O autor do pedido de sessão, Damião Feliciano, destacou que os negros ainda são maioria nas periferias das grandes cidades e nos bolsões de miséria que existem pelo Brasil. “Para que o negro seja visto e aceito em qualquer ambiente, ainda temos um longo caminho a percorrer”, afirmou. O parlamentar cobrou políticas públicas abrangentes e eficazes para corrigir a distorção histórica, principalmente investimentos em educação e o combate ao racismo.

“O racismo existe, sim, no Brasil.
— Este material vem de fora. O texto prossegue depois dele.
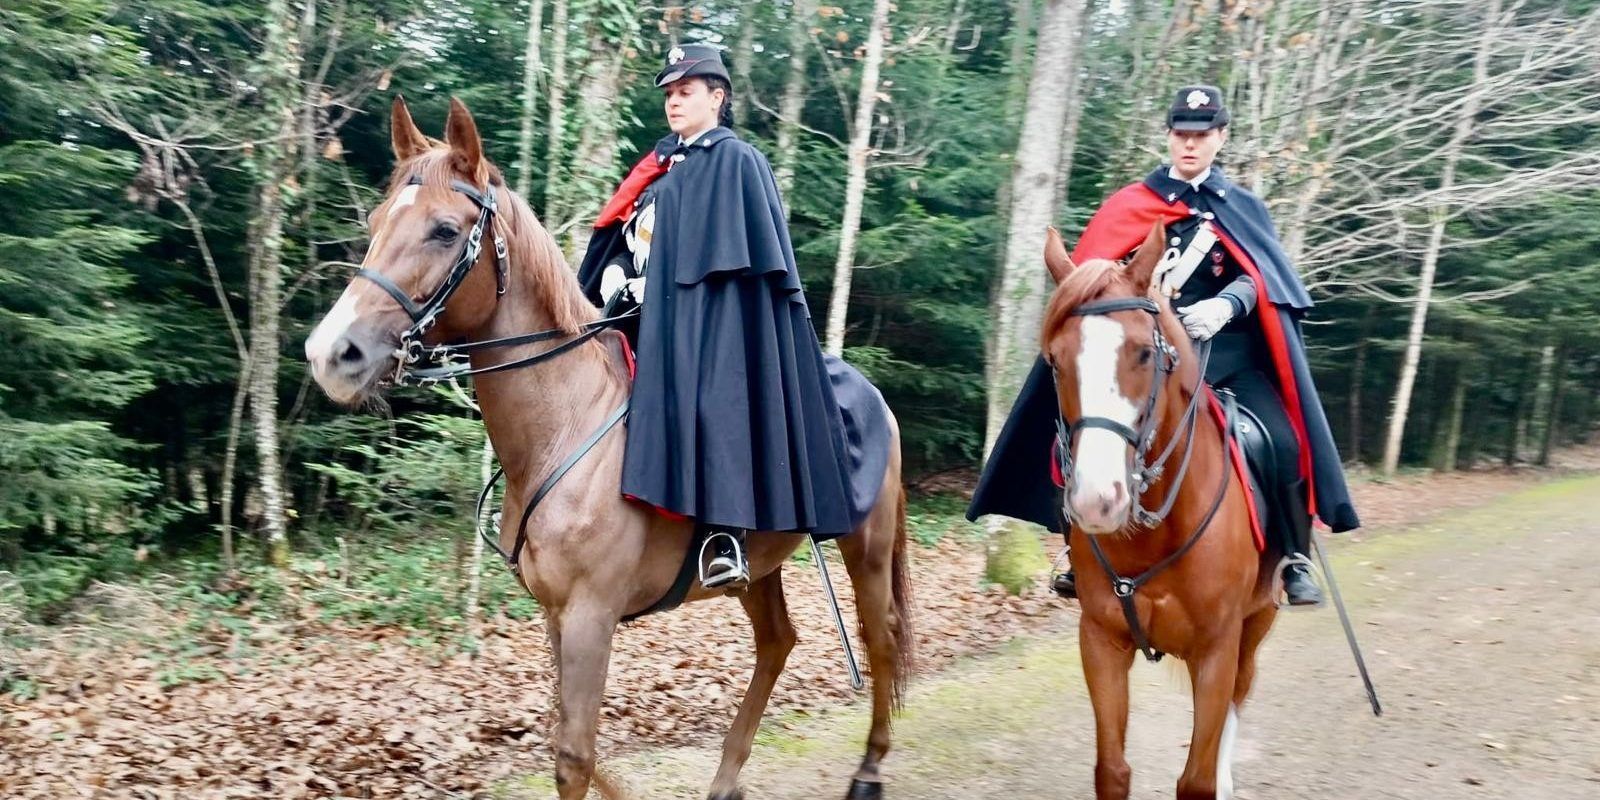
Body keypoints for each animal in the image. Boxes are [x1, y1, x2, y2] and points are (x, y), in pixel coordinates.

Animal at [304, 97, 913, 800]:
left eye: (444, 230)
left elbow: (573, 755)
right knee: (777, 642)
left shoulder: (593, 614)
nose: (331, 354)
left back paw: (869, 769)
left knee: (880, 635)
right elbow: (574, 744)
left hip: (865, 545)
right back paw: (728, 776)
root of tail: (871, 395)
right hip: (761, 563)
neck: (563, 428)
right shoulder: (557, 614)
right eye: (377, 222)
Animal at [1039, 223, 1279, 800]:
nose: (1097, 501)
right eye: (1055, 360)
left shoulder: (1216, 651)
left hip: (1257, 624)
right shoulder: (1101, 642)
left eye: (1145, 354)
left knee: (1239, 696)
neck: (1155, 534)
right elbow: (1112, 770)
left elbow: (1196, 780)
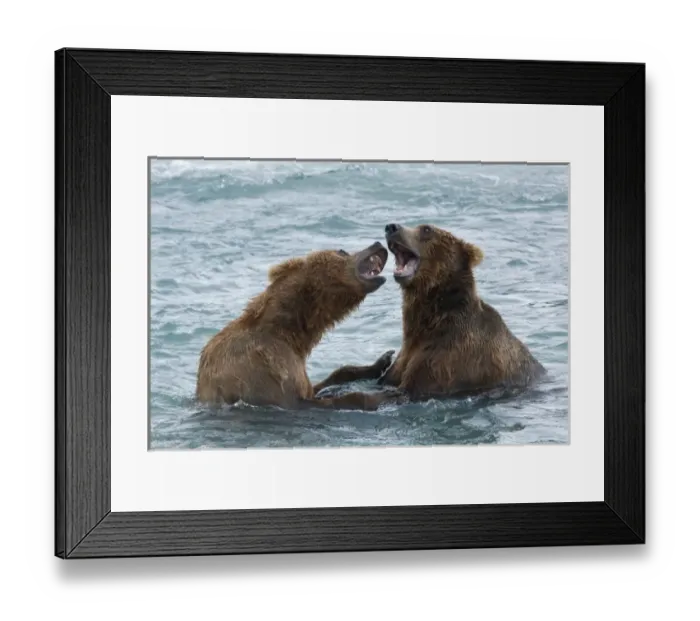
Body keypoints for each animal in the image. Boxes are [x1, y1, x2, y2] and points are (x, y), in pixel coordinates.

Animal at [195, 242, 397, 411]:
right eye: (342, 250)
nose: (378, 244)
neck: (288, 331)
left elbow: (324, 382)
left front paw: (382, 361)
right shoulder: (265, 368)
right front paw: (388, 395)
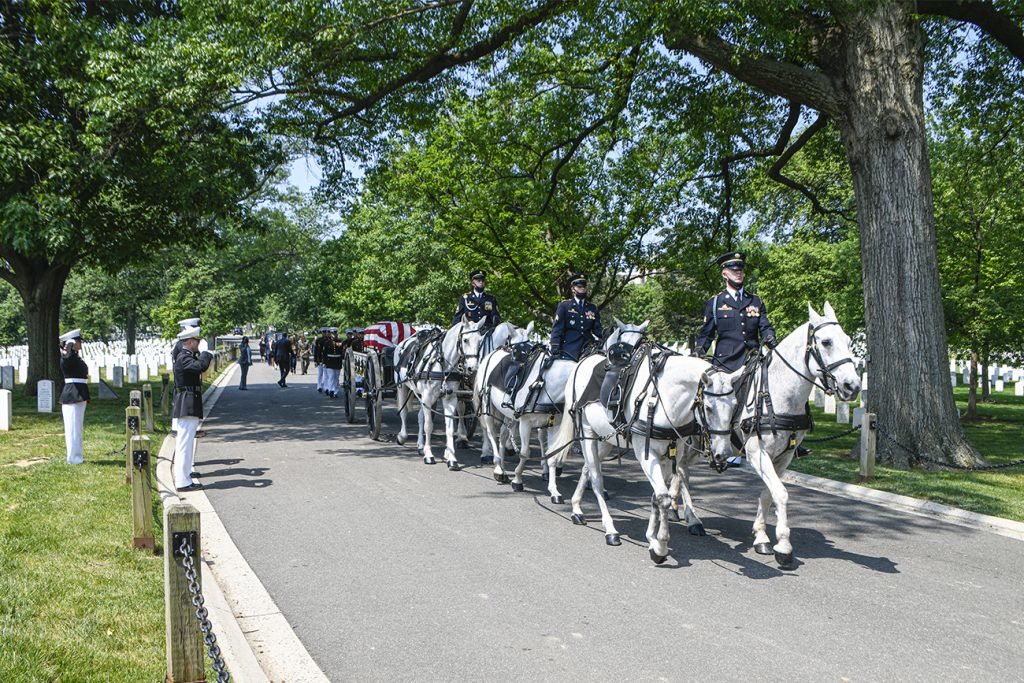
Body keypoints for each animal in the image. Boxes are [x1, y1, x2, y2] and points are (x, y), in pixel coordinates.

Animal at [393, 317, 485, 471]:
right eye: (465, 340)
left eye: (480, 341)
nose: (473, 369)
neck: (442, 363)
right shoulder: (428, 397)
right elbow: (428, 425)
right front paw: (429, 455)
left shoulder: (449, 399)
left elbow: (449, 428)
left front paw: (452, 459)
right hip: (402, 387)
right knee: (404, 412)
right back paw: (402, 436)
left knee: (420, 417)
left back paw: (420, 445)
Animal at [700, 305, 860, 573]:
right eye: (826, 342)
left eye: (849, 341)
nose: (853, 386)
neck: (778, 394)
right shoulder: (757, 453)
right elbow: (782, 493)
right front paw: (784, 547)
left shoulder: (783, 457)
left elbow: (769, 492)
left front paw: (762, 537)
É um problema que temos que enfrentar, combatendo o comportamento discriminatório e criando condições para que o negro possa se afirmar como cidadão, como um igual”, acrescentou Damião Feliciano.

O Ministro das Comunicações, André Figueiredo, também foi convidado para o debate, e falou em nome do PDT.

Como uma das ações recentes do ministério para diminuir as desigualdades sociais, Figueiredo citou a criação de um Plano Nacional de Outorgas para Radiodifusão (PNO) específico para comunidades tradicionais.

“Lançamos dois editais e a nossa previsão é conseguirmos, em cada um dos editais, ter 60 emissoras FM comunitárias que propiciem justamente a comunidades quilombolas, comunidades ribeirinhas, comunidades de assentamentos, um trabalho nessa perspectiva de, através da radiodifusão, abrir um espaço para contribuir com toda discussão, com toda divulgação, com toda manifestação cultural”, explicou o ministro.

Já o estudioso da questão racial Mário Lisboa Theodoro, apontou que o racismo causa vários problemas na sociedade brasileira, em especial a violência. “São quase 25 mil jovens negros mortos por ano neste país, assassinados, seja pelo tráfico, seja até pela polícia. A cada 25 minutos morre um jovem negro assassinado no Brasil. Isso é índice de país em guerra”, declarou.